Please return the records below exactly as they stand.

*** Opening of Stored data ***

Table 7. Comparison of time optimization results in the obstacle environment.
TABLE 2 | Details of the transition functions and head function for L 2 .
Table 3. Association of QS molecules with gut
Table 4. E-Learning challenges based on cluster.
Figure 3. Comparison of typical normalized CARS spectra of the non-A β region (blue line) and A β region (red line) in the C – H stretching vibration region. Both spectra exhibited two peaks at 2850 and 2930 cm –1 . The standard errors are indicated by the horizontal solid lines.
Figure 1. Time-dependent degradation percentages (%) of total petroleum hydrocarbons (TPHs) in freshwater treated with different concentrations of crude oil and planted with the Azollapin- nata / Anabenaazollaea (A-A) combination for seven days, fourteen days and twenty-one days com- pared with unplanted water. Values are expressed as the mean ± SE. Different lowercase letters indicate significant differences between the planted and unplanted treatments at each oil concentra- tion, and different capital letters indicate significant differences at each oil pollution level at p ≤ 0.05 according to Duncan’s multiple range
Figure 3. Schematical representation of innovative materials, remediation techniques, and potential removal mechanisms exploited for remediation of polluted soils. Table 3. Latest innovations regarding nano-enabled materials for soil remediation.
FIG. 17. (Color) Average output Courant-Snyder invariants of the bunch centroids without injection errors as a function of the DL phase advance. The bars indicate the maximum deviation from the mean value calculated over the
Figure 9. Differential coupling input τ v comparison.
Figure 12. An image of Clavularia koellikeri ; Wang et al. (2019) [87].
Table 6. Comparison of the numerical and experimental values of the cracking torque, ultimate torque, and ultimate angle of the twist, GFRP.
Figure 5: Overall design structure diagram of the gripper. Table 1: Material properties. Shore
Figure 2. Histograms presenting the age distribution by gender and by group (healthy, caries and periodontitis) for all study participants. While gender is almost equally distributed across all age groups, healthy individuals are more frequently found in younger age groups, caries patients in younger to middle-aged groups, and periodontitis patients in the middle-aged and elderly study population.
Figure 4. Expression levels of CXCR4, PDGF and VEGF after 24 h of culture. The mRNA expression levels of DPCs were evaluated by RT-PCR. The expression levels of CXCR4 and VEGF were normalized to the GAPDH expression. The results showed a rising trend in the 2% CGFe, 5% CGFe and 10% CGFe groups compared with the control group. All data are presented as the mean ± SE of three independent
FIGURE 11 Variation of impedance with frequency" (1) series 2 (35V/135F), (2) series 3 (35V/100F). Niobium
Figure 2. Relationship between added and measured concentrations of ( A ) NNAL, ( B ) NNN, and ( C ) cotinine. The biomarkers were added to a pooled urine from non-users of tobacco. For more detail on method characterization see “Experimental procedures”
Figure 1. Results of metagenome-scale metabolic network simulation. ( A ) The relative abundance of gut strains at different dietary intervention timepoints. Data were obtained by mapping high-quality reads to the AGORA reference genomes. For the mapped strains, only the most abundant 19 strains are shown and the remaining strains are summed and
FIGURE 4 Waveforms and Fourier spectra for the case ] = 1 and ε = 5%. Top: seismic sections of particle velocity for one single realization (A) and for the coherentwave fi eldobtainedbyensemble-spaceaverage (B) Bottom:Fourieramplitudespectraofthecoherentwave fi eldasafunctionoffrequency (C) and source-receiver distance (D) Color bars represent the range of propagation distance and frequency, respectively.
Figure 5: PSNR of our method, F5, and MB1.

*** Close of Stored data ***

Response area
Table 7. Comparison of time optimization results in the obstacle environment.
TABLE 2 | Details of the transition functions and head function for L 2 .
Table 3. Association of QS molecules with gut
Table 4. E-Learning challenges based on cluster.
Figure 3. Comparison of typical normalized CARS spectra of the non-A β region (blue line) and A β region (red line) in the C – H stretching vibration region. Both spectra exhibited two peaks at 2850 and 2930 cm –1 . The standard errors are indicated by the horizontal solid lines.
Figure 1. Time-dependent degradation percentages (%) of total petroleum hydrocarbons (TPHs) in freshwater treated with different concentrations of crude oil and planted with the Azollapin- nata / Anabenaazollaea (A-A) combination for seven days, fourteen days and twenty-one days com- pared with unplanted water. Values are expressed as the mean ± SE. Different lowercase letters indicate significant differences between the planted and unplanted treatments at each oil concentra- tion, and different capital letters indicate significant differences at each oil pollution level at p ≤ 0.05 according to Duncan’s multiple range
Figure 3. Schematical representation of innovative materials, remediation techniques, and potential removal mechanisms exploited for remediation of polluted soils. Table 3. Latest innovations regarding nano-enabled materials for soil remediation.
FIG. 17. (Color) Average output Courant-Snyder invariants of the bunch centroids without injection errors as a function of the DL phase advance. The bars indicate the maximum deviation from the mean value calculated over the
Figure 9. Differential coupling input τ v comparison.
Figure 12. An image of Clavularia koellikeri ; Wang et al. (2019) [87].
Table 6. Comparison of the numerical and experimental values of the cracking torque, ultimate torque, and ultimate angle of the twist, GFRP.
Figure 5: Overall design structure diagram of the gripper. Table 1: Material properties. Shore
Figure 2. Histograms presenting the age distribution by gender and by group (healthy, caries and periodontitis) for all study participants. While gender is almost equally distributed across all age groups, healthy individuals are more frequently found in younger age groups, caries patients in younger to middle-aged groups, and periodontitis patients in the middle-aged and elderly study population.
Figure 4. Expression levels of CXCR4, PDGF and VEGF after 24 h of culture. The mRNA expression levels of DPCs were evaluated by RT-PCR. The expression levels of CXCR4 and VEGF were normalized to the GAPDH expression. The results showed a rising trend in the 2% CGFe, 5% CGFe and 10% CGFe groups compared with the control group. All data are presented as the mean ± SE of three independent
FIGURE 11 Variation of impedance with frequency" (1) series 2 (35V/135F), (2) series 3 (35V/100F). Niobium
Figure 2. Relationship between added and measured concentrations of ( A ) NNAL, ( B ) NNN, and ( C ) cotinine. The biomarkers were added to a pooled urine from non-users of tobacco. For more detail on method characterization see “Experimental procedures”
Figure 1. Results of metagenome-scale metabolic network simulation. ( A ) The relative abundance of gut strains at different dietary intervention timepoints. Data were obtained by mapping high-quality reads to the AGORA reference genomes. For the mapped strains, only the most abundant 19 strains are shown and the remaining strains are summed and
FIGURE 4 Waveforms and Fourier spectra for the case ] = 1 and ε = 5%. Top: seismic sections of particle velocity for one single realization (A) and for the coherentwave fi eldobtainedbyensemble-spaceaverage (B) Bottom:Fourieramplitudespectraofthecoherentwave fi eldasafunctionoffrequency (C) and source-receiver distance (D) Color bars represent the range of propagation distance and frequency, respectively.
Figure 5: PSNR of our method, F5, and MB1.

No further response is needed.